ROBUSTNESS FOR FREE: ADVERSARIALLY ROBUST ANOMALY DETECTION THROUGH DIFFUSION MODEL

Abstract

Deep learning-based anomaly detection models have achieved remarkably high accuracy on commonly used benchmark datasets. However, the robustness of those models may not be satisfactory due to the existence of adversarial examples, which pose significant threats to the practical deployment of deep anomaly detectors. To tackle this issue, we propose an adversarially robust anomaly detector based on the diffusion model. There are two things that make diffusion models a perfect match for our task: 1) the diffusion model itself is a reconstruction-based modeling method whose reconstruction error can serve as a natural indicator of the anomaly score; 2) previous studies have shown that diffusion models can help purify the data for better adversarial robustness. In this work, we highlight that our diffusion model based method gains the adversarial robustness for free: the diffusion model will act both as an anomaly detector and an adversarial defender, thus no extra adversarial training or data purification is needed as in standard robust image classification tasks. We also extend our proposed method for certified robustness to l 2 norm bounded perturbations.

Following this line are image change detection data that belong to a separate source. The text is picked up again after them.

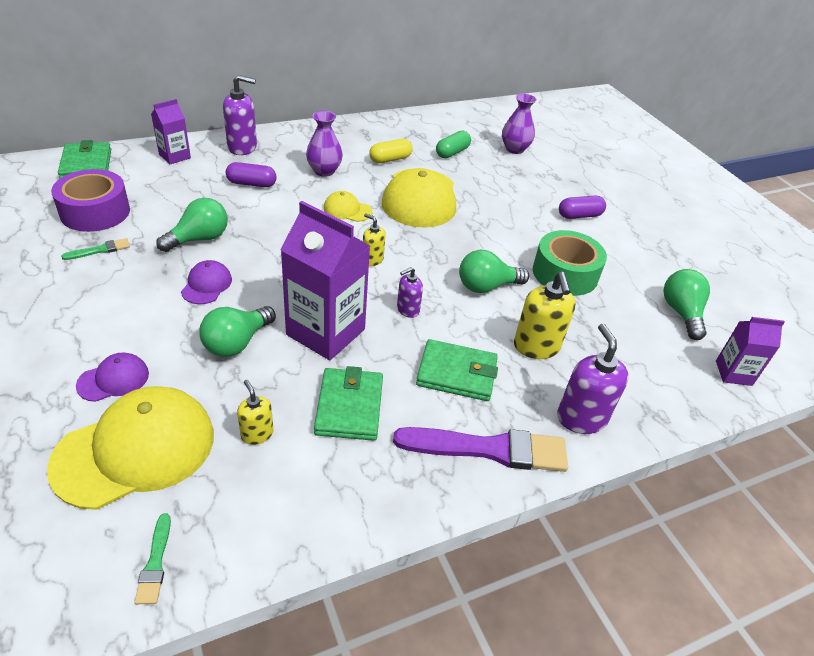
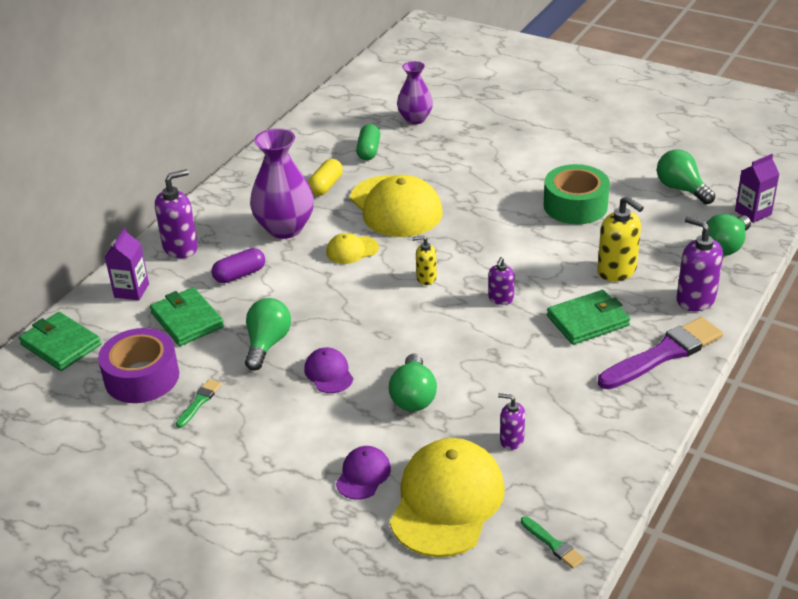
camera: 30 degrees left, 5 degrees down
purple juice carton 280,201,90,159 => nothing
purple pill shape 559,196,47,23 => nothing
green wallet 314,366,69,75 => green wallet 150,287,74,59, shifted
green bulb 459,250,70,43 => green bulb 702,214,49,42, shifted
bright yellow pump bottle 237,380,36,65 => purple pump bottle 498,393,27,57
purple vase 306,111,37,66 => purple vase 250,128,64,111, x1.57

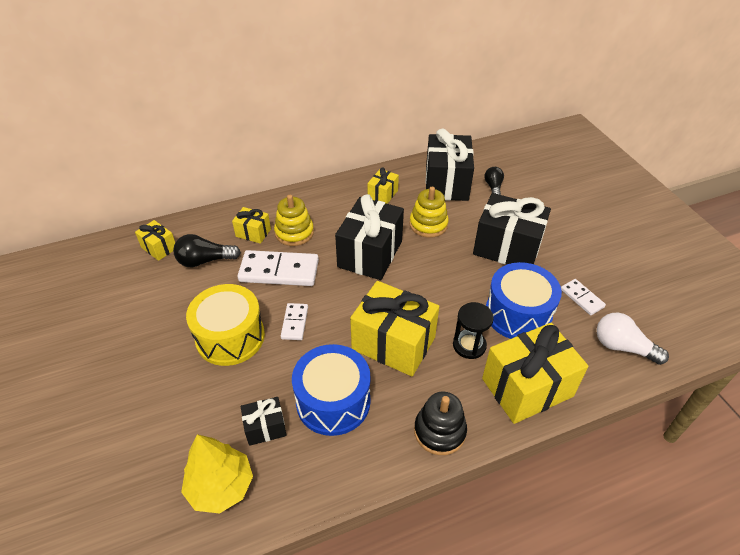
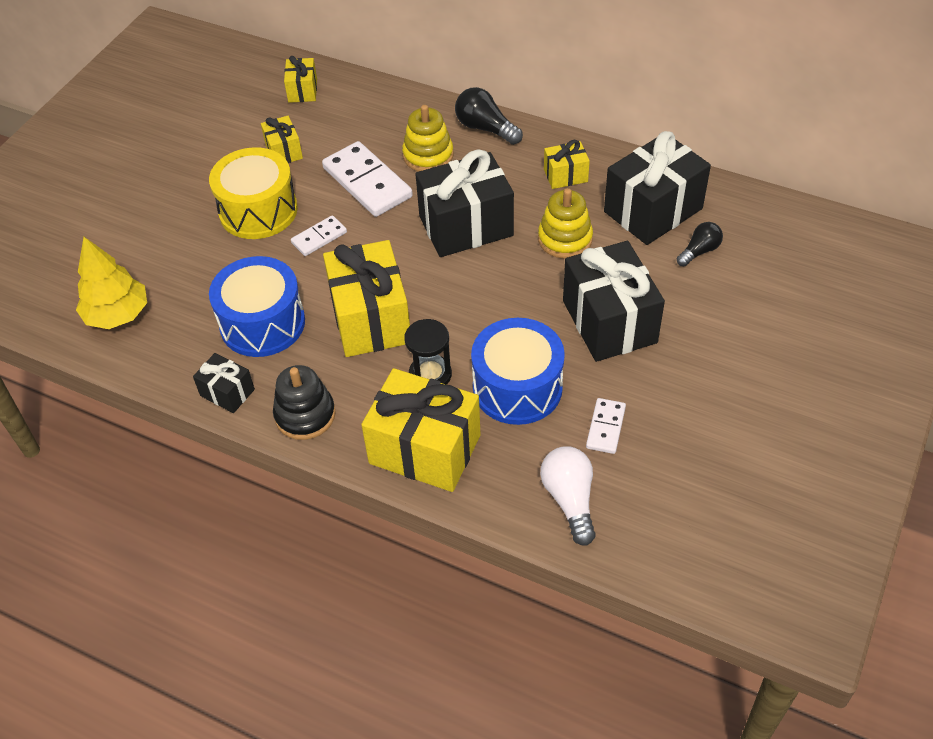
camera: 50 degrees right, 5 degrees up
black bulb 173,234,68,33 => black bulb 455,87,68,58, shifted
bright yellow wrapped gift 232,207,39,37 => bright yellow wrapped gift 261,116,42,47, shifted
black wrapped gift 241,397,46,49 => black wrapped gift 193,353,62,60, shifted

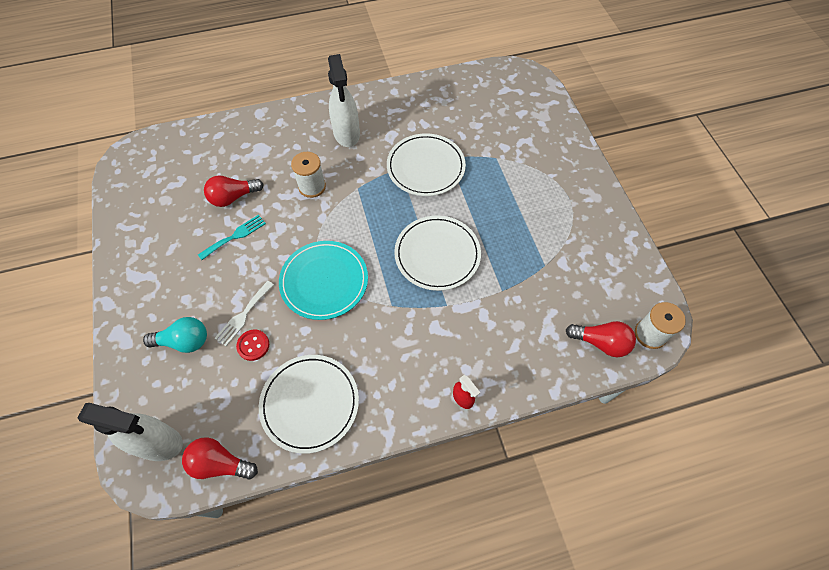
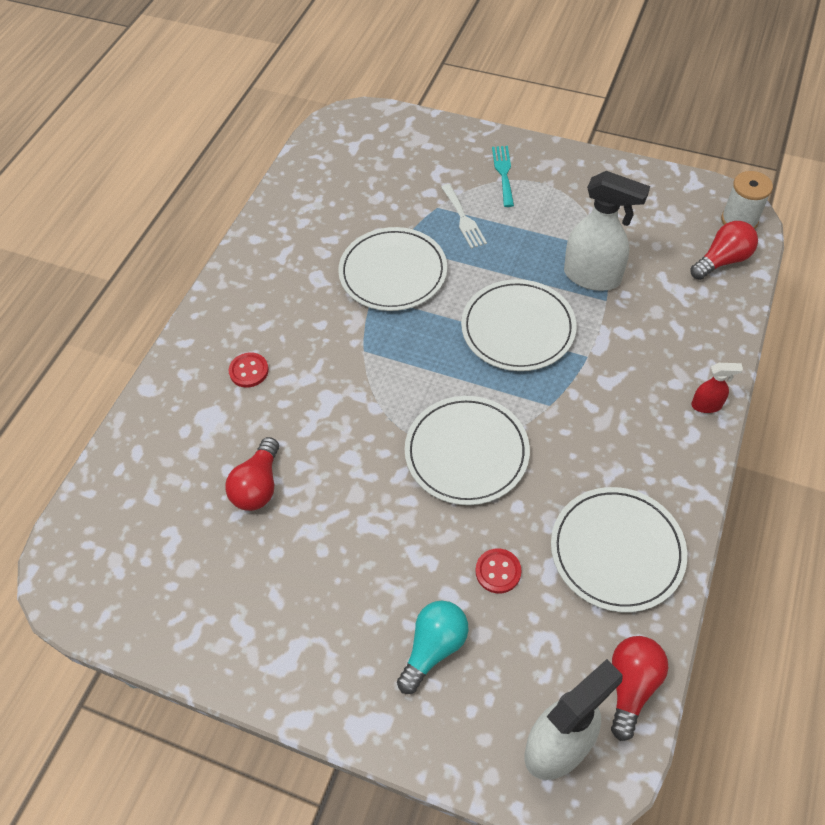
camera: 50 degrees left, 5 degrees down
white bobbin 291,152,35,46 => nothing
nothing => scarlet button 229,352,40,36
aqua table fork 198,215,68,45 => aqua table fork 492,146,22,61, shifted
white table fork 215,281,59,65 => white table fork 441,184,46,65, shifted
white spray cleaner 328,54,32,93 => white spray cleaner 564,171,86,120, shifted
aqua dinner plate 279,241,89,79 => white dinner plate 405,396,125,109
scarlet bulb 182,437,76,43 => scarlet bulb 611,636,57,105, 150 degrees clockwise

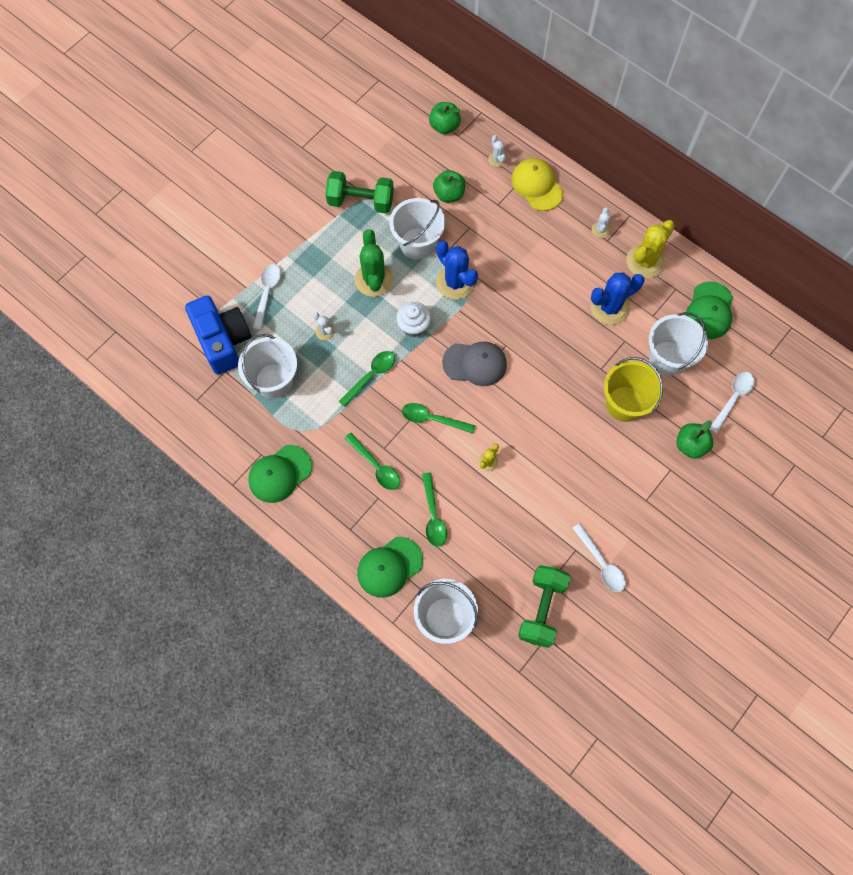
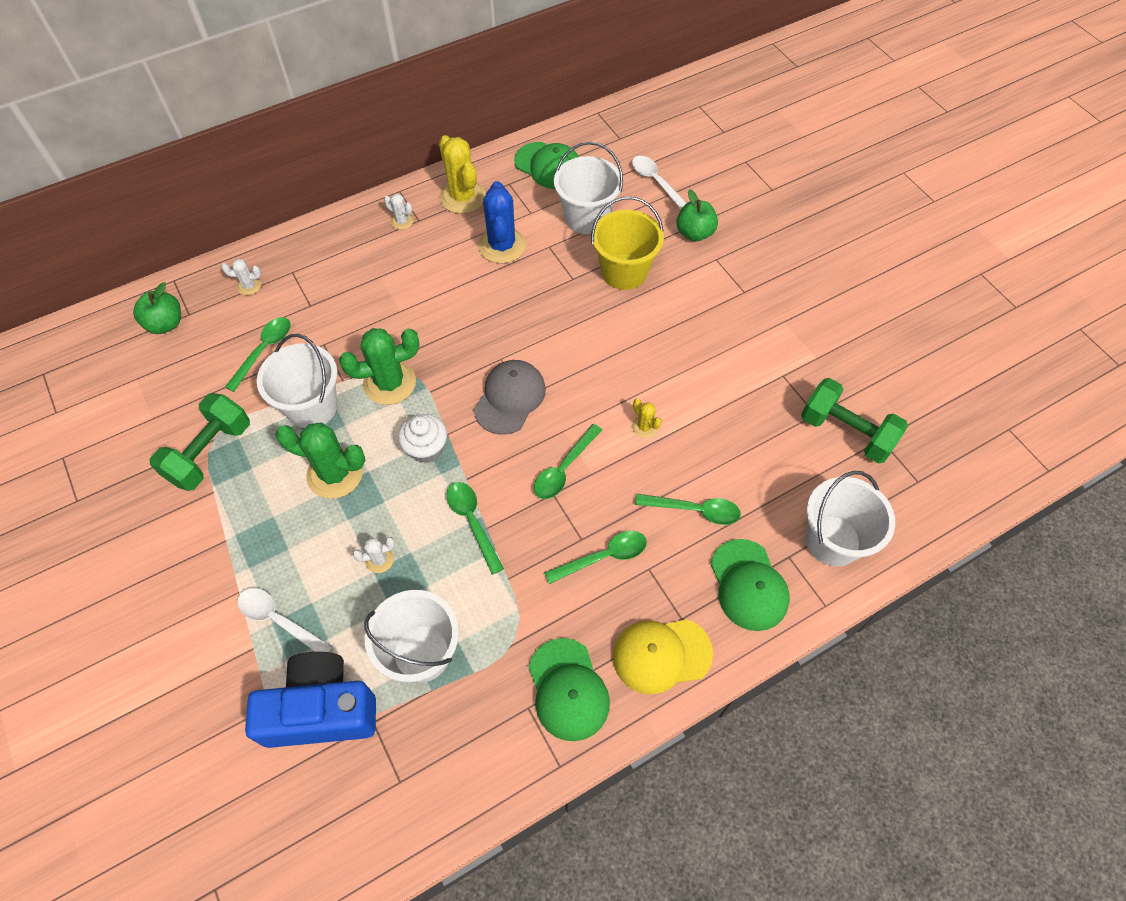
camera: 70 degrees left, 10 degrees down
white spoon 573,523,53,69 => nothing
bright yellow cap 511,158,53,53 => bright yellow cap 613,619,100,75, shifted
green apple 433,170,32,33 => green spoon 225,317,65,75
cobalt cactus 436,241,42,58 => green cactus 339,328,81,77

Through extensive experiments, we show that our proposed method exhibits outstanding (certified) adversarial robustness while also maintaining equally strong anomaly detection performance on par with the state-of-the-art anomaly detectors on benchmark datasets.

1. INTRODUCTION

Anomaly detection aims at identifying data instances that are inconsistent with the majority of data, which has been widely applied in various domains such as industrial defect detection (Bergmann et al., 2019) , IT infrastructure management (Sun et al., 2021 ), medical diagnostics (Fernando et al., 2021) , and cyber security (Feng & Tian, 2021) . Recently, deep learning (DL) based anomaly detection methods have achieved remarkable improvement over traditional anomaly detection strategies (Ruff et al., 2021; Pang et al., 2021) . DL-based methods take the advantage of neural networks to estimate the anomaly score of a data instance which reflects how likely it is an anomaly. One common practice defines anomaly score as the reconstruction error between the original data instance and the recovered one decoded by a symmetric neural network model (e.g., autoencoder) (Hawkins et al., 2002; Chen et al., 2017) . The insight that the reconstruction error can serve as anomaly score is that the model trained on normal data usually cannot reproduce anomalous instances (Bergmann et al., 2021) , thus a high reconstruction error for a data instance indicates a larger probability of it being an anomaly. Though DL-based anomaly detection methods have achieved remarkably high accuracy on commonly used benchmark datasets (Yu et al., 2021; Lee et al., 2022a) , the robustness of the detection models is still unsatisfactory due to the existence of adversarial examples (Goodge et al., 2020; Lo et al., 2022) , which poses significant threats to the practical deployment of deep anomaly detectors. Specifically, an imperceptible perturbation on the input data could cause a well-trained anomaly detector to return incorrect detection results. Figure 1 shows a simple case of how such an adversarial attack can disrupt OCR-GAN (Liang et al., 2022) which is a recent deep image anomaly detector. We observe that an anomalous "hazelnut" in the upper row, when added with an invisible noise, could cheat the detector to output a low anomaly score; while the normal "hazelnut" in the lower row can also be perturbed to make the detector raise a false alarm with a high anomaly score. In fact, such a robustness issue is not unique to OCR-GAN, but a common problem for various state-of-the-art deep anomaly detection models (as will be seen in our later experiments in Section 3).